Todo o ser humano tem o desejo natural de conduzir a sua própria vida, ter autonomia naquilo que faz, e este é um campo que deve ser explorado na busca da motivação do trabalhador. É claro que em muitos casos, e lá está, trabalhos de origem mais mecânica, um sistema de gestão directa, “faz isto desta forma”, é funcional e dispensa autonomia, pois o que queremos aqui é obediência. É o sistema clássico das linhas de montagem industriais. Mas se o que queremos do trabalhador é compromisso, ou “Engagement”, termo popularmente crescente, dar autonomia ao trabalhador é um importante agente motivador!
Um bom exemplo disto vem de uma empresa Australiana de software, ATLASSIAN, que a cada trimestre dispensa uma sexta feira para fazer algo brilhante. Quinta feira, no final do dia de trabalho, os funcionários são informados que durante as próximas 24 horas eles podem desenvolver o trabalho que quiserem, com quem quiserem, da forma que quiserem e, sexta feira ao fim do dia têm que apresentar à empresa o trabalho que fizeram, e fazem isto não numa sessão formal, mas sim numa pequena festa com bolo e champagne antes de irem de fim de semana. O resultado disto, é que uma vasta gama de novos produtos, assim como resoluções para problemas de software, trabalho que talvez de outra forma nunca surgisse, viu assim a luz do dia, graças a estas 24 horas de autonomia. O benefício é não só para os funcionários, como é também para a empresa e para a sociedade.
Um outro forte agente motivador é a mestria, a vontade natural que temos em nos tornar bons naquilo que fazemos. Este é, aliás, um processo que ocorre naturalmente, quanto mais fazemos uma determinada acção melhor vai sendo o nosso desempenho nessa tarefa. Isto é ciência neurológica pura e é óbvio que é na ciência que encontramos soluções para melhorar a performance humana. A mestria está intimamente relacionada com satisfação pessoal e prazer, que é algo que naturalmente queremos nas nossas vidas. É por isto que depois de um dia de trabalho, chegamos a casa e passamos uma hora ou duas a tocar viola, ou a cozinhar para amigos, ou a estudar sobre uma dúvida que surgiu no trabalho. É esta vontade interior de ser melhor que é altamente motivante, e que deve ser explorada pelas entidades paternais. Formação, formação, formação é a palavra de ordem. Não podemos sentar-nos e esperar que o funcionário faça tudo sozinho, é do interesse da empresa maximizar o seu capital humano, e o papel das entidades de ensino e formação é crucial para este aumento. Elas devem acompanhar a par e passo a evolução do entendimento de nós mesmos, sempre com métodos pedagógicos inovadores que visem estes aspectos intrínsecos ao ser humano, como propósito!

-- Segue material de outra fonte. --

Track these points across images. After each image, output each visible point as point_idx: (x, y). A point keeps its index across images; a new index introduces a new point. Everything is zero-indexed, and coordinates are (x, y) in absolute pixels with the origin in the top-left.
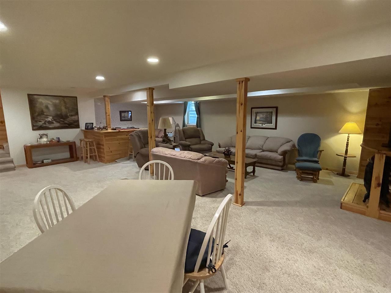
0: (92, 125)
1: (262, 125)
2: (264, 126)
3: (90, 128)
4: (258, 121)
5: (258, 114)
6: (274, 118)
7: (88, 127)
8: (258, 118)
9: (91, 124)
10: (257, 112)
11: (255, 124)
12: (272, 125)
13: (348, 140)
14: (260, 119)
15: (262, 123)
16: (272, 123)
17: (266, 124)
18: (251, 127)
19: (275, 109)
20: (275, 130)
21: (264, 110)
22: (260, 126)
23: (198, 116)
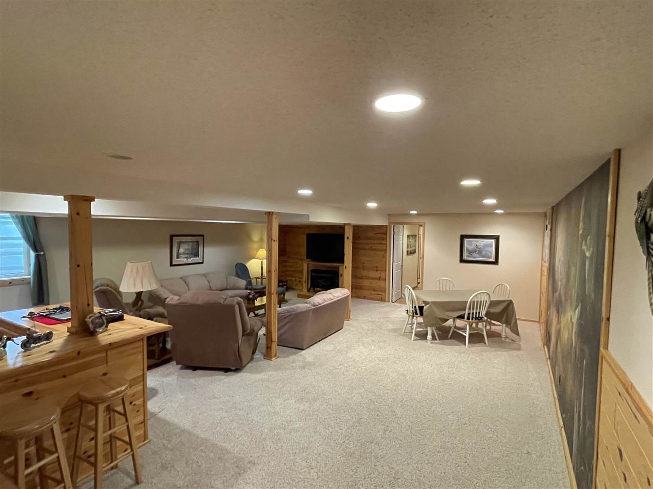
1: (187, 260)
2: (190, 261)
4: (181, 255)
5: (182, 245)
6: (201, 249)
8: (181, 250)
11: (178, 260)
12: (199, 258)
13: (262, 265)
14: (184, 251)
15: (186, 258)
16: (198, 256)
17: (192, 259)
18: (171, 265)
19: (202, 237)
20: (202, 265)
21: (189, 239)
22: (185, 261)
23: (42, 253)
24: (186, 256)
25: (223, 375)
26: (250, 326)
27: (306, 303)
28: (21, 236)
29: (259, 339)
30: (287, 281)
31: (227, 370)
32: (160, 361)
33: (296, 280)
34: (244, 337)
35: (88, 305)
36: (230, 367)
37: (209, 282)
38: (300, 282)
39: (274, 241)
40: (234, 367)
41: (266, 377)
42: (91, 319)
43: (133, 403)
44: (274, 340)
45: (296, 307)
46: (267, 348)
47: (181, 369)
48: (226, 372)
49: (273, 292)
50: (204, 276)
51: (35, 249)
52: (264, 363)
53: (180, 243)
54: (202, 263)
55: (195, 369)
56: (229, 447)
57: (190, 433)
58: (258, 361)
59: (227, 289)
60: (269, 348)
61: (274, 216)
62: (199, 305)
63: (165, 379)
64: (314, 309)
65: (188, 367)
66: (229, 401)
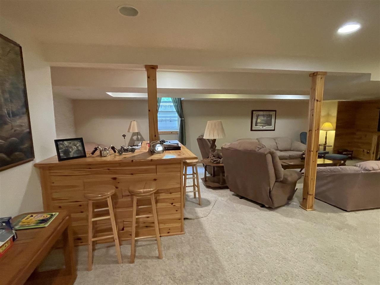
0: (79, 144)
1: (263, 127)
2: (264, 128)
3: (75, 155)
4: (259, 124)
5: (259, 117)
6: (273, 120)
7: (67, 152)
8: (259, 121)
9: (76, 142)
10: (258, 115)
11: (256, 127)
12: (272, 126)
13: (326, 135)
14: (261, 121)
15: (262, 126)
16: (271, 125)
17: (266, 127)
18: (252, 130)
19: (275, 112)
20: (274, 131)
21: (265, 113)
22: (261, 128)
23: (183, 119)
24: (262, 125)
25: (258, 208)
26: (284, 175)
27: (355, 166)
28: (175, 111)
29: (297, 189)
30: (352, 151)
31: (263, 206)
32: (222, 186)
33: (364, 151)
34: (277, 183)
35: (155, 136)
36: (264, 204)
37: (276, 144)
38: (368, 153)
39: (317, 101)
40: (267, 205)
41: (293, 223)
42: (153, 144)
43: (173, 204)
44: (310, 193)
45: (340, 168)
46: (304, 199)
47: (233, 195)
48: (262, 207)
49: (312, 150)
50: (274, 139)
51: (181, 117)
52: (298, 211)
53: (258, 116)
54: (274, 130)
55: (241, 198)
56: (226, 268)
57: (208, 241)
58: (293, 207)
59: (291, 150)
60: (305, 199)
61: (319, 77)
62: (240, 151)
63: (220, 198)
64: (365, 173)
65: (237, 195)
66: (250, 230)
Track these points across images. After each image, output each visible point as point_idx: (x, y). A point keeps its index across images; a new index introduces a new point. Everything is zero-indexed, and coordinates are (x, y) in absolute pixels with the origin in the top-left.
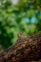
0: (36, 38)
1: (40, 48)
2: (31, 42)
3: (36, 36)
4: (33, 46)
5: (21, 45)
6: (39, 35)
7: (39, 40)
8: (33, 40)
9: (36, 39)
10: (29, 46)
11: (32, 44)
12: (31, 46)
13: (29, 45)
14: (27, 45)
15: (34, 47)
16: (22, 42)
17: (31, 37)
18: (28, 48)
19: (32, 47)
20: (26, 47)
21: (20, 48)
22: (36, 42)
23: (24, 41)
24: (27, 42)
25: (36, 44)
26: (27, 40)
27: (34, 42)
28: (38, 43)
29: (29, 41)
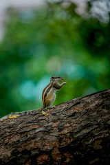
0: (55, 121)
1: (68, 160)
2: (34, 138)
3: (54, 114)
4: (41, 153)
6: (67, 109)
7: (66, 131)
8: (41, 129)
9: (55, 125)
10: (27, 156)
11: (39, 145)
12: (33, 153)
14: (20, 150)
15: (45, 157)
17: (34, 118)
18: (22, 161)
19: (39, 159)
22: (53, 137)
23: (8, 134)
24: (16, 136)
25: (55, 147)
26: (19, 132)
27: (45, 138)
28: (61, 143)
29: (27, 136)
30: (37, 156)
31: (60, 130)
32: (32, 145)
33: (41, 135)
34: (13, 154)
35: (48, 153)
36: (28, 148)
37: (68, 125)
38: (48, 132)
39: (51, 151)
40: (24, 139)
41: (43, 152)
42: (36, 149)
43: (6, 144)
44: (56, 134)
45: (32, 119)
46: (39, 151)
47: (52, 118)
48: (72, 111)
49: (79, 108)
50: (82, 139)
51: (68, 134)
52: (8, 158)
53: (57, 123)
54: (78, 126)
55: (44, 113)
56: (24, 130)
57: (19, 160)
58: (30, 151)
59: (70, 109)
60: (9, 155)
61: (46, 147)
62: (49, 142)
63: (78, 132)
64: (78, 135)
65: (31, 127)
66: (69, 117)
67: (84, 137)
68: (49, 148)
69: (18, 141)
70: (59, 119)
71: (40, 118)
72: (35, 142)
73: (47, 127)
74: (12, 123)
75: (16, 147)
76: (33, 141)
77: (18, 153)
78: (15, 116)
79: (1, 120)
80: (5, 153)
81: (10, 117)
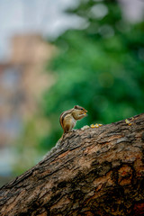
0: (138, 131)
2: (115, 149)
3: (138, 124)
4: (122, 165)
5: (72, 161)
8: (123, 139)
9: (138, 135)
10: (108, 168)
11: (121, 156)
12: (115, 165)
13: (106, 163)
14: (100, 161)
15: (127, 169)
16: (77, 151)
17: (117, 127)
18: (103, 173)
19: (121, 171)
20: (92, 172)
21: (70, 173)
22: (135, 148)
23: (88, 144)
24: (96, 147)
25: (138, 158)
26: (99, 142)
27: (127, 149)
29: (107, 147)
30: (118, 168)
32: (113, 157)
33: (123, 145)
34: (92, 165)
35: (131, 165)
36: (109, 159)
38: (131, 143)
39: (133, 163)
40: (105, 150)
41: (125, 163)
42: (117, 160)
43: (86, 155)
44: (139, 144)
45: (114, 128)
46: (121, 162)
47: (135, 127)
52: (88, 170)
53: (141, 133)
55: (127, 122)
56: (106, 140)
57: (99, 171)
58: (110, 163)
60: (89, 166)
61: (128, 159)
62: (131, 153)
68: (131, 160)
69: (98, 152)
71: (123, 127)
72: (117, 153)
73: (130, 137)
74: (93, 132)
75: (96, 158)
76: (114, 152)
77: (98, 164)
78: (97, 125)
79: (83, 129)
80: (84, 164)
81: (92, 126)
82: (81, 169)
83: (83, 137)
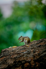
0: (32, 49)
1: (37, 65)
2: (23, 56)
3: (32, 46)
5: (6, 61)
6: (37, 44)
7: (36, 53)
8: (26, 52)
9: (32, 50)
11: (25, 59)
12: (23, 62)
13: (19, 62)
15: (28, 64)
17: (23, 47)
18: (18, 65)
19: (25, 65)
21: (5, 66)
22: (31, 56)
23: (12, 54)
24: (15, 55)
25: (32, 60)
26: (17, 53)
27: (27, 56)
28: (34, 58)
29: (20, 55)
30: (24, 63)
31: (34, 52)
32: (22, 59)
33: (26, 55)
34: (14, 62)
36: (21, 60)
37: (37, 50)
38: (29, 53)
39: (30, 61)
40: (19, 56)
41: (27, 62)
42: (24, 60)
43: (11, 58)
44: (32, 54)
45: (22, 48)
46: (25, 61)
47: (30, 47)
48: (39, 45)
49: (42, 43)
50: (43, 57)
51: (38, 55)
53: (33, 50)
54: (42, 51)
55: (27, 45)
56: (19, 52)
59: (38, 44)
60: (13, 63)
61: (28, 60)
62: (29, 58)
63: (42, 54)
64: (42, 55)
65: (22, 51)
66: (38, 47)
67: (44, 56)
68: (29, 60)
69: (16, 57)
70: (34, 48)
71: (26, 47)
72: (24, 57)
73: (29, 51)
74: (14, 49)
75: (16, 60)
76: (23, 57)
77: (16, 62)
78: (15, 47)
79: (9, 48)
80: (11, 62)
81: (13, 47)
82: (9, 64)
83: (10, 51)
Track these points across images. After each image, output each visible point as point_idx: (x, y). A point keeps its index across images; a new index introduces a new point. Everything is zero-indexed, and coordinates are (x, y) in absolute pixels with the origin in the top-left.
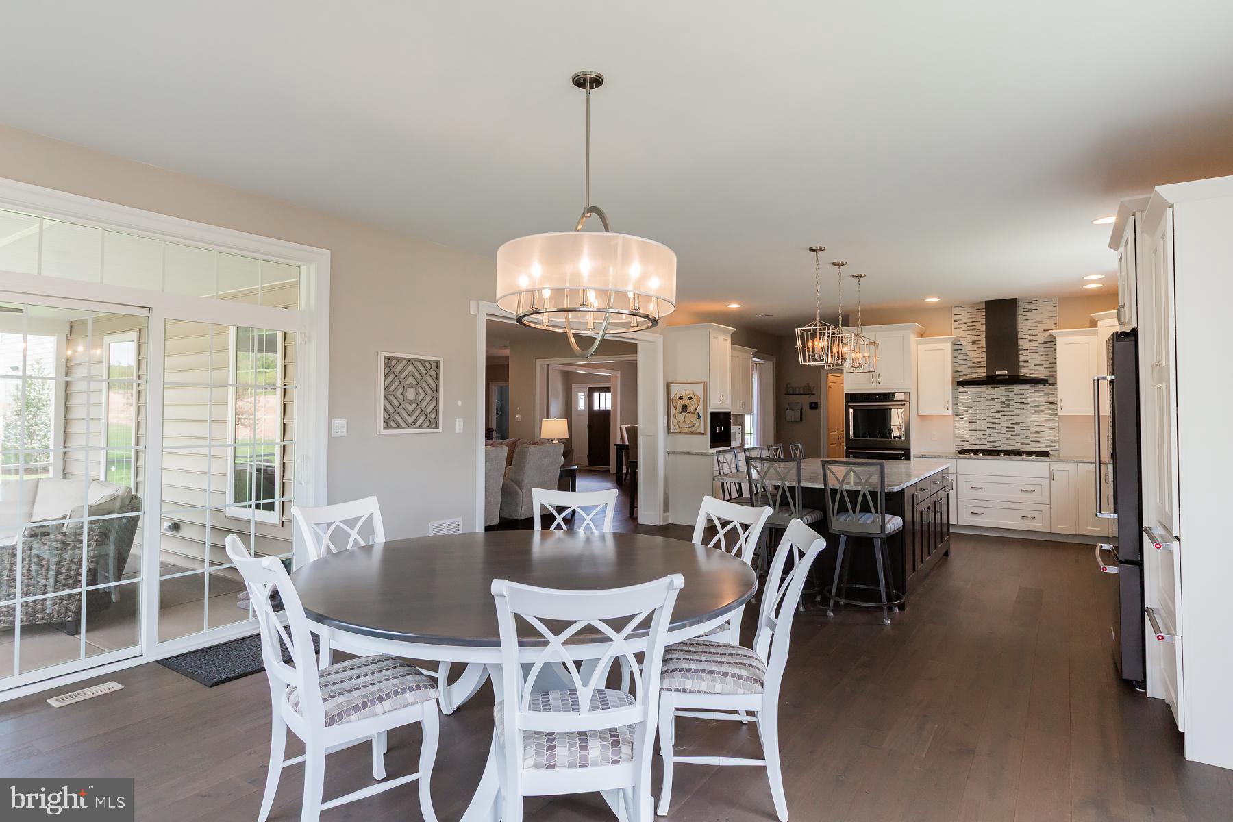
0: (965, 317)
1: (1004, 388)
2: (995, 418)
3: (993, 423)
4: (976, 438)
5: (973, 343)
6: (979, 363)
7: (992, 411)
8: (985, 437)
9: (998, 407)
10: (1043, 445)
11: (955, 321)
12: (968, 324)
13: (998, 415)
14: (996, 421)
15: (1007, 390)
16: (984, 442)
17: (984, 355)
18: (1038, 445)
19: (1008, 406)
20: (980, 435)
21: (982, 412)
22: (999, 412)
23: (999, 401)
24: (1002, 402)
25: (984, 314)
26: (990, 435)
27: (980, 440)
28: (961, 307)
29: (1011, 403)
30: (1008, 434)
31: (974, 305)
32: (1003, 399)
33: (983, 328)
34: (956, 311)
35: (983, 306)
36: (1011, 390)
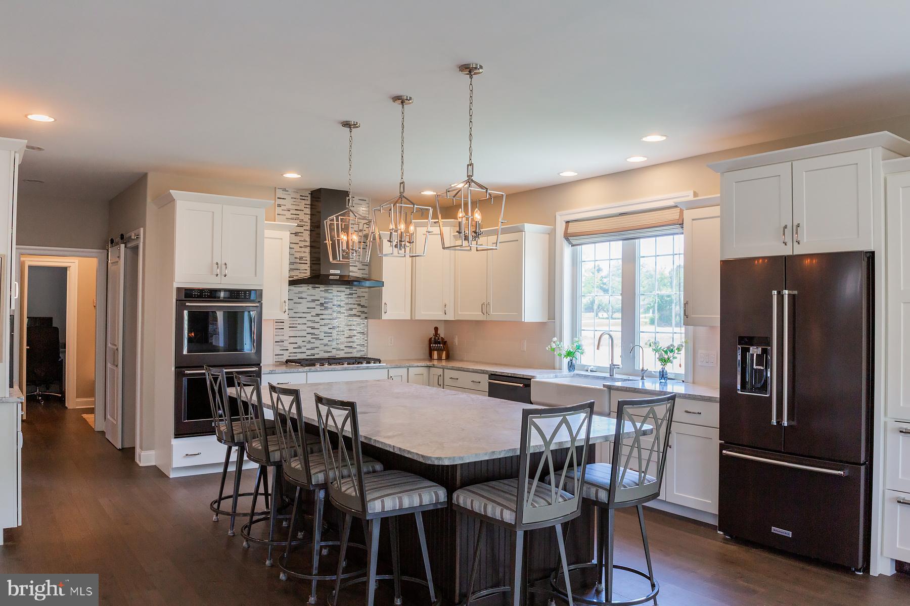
0: (288, 203)
1: (323, 289)
2: (314, 322)
3: (313, 328)
4: (296, 346)
5: (296, 234)
6: (301, 258)
7: (312, 314)
8: (304, 344)
9: (318, 310)
10: (355, 350)
11: (279, 206)
12: (292, 212)
13: (317, 319)
14: (316, 325)
15: (326, 291)
16: (303, 350)
17: (308, 250)
18: (350, 350)
19: (326, 308)
20: (299, 341)
21: (304, 315)
22: (318, 315)
23: (318, 303)
24: (322, 304)
25: (309, 202)
26: (309, 342)
27: (300, 347)
28: (284, 190)
29: (329, 305)
30: (326, 341)
31: (297, 191)
32: (322, 301)
33: (307, 218)
34: (280, 193)
35: (307, 194)
36: (329, 291)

Propósito pode certamente ser o mais poderoso agente motivador. Ele “move montanhas”, quebra barreiras, atravessa oceanos, colocou o homem na Lua… a troco de quê? Dinheiro não é certamente, senão não tínhamos Cruz Vermelha, Escuteiros, Bombeiros, a Wikipédia, fundada por voluntários de todo o Mundo. O que motiva as pessoas a fazer este trabalho voluntário é o seu propósito, a auto gratificação que vem da sua contribuição, e não um agente monetário, e é aqui que podemos melhor perceber o resultado da experiência inicialmente referida, no que diz respeito a que altos incentivos monetários levam a piores desempenhos em tarefas que requeiram habilidades cognitivas.
O que acontece, é que quando o incentivo monetário se sobrepõe à verdadeira motivação humana, a autonomia, a mestria e o propósito do trabalhador, o seu desempenho não vai ser o melhor, a qualidade do produto do seu trabalho pode até ser boa, mas não será excelente. Isto é um facto científico comprovado e cada vez mais empresas estão atentas a isto, adoptando causas humanitárias, transparecendo a ligação entre o trabalho do funcionário e uma causa maior, altamente motivante, na busca que todo o ser humano empreende por um Mundo melhor!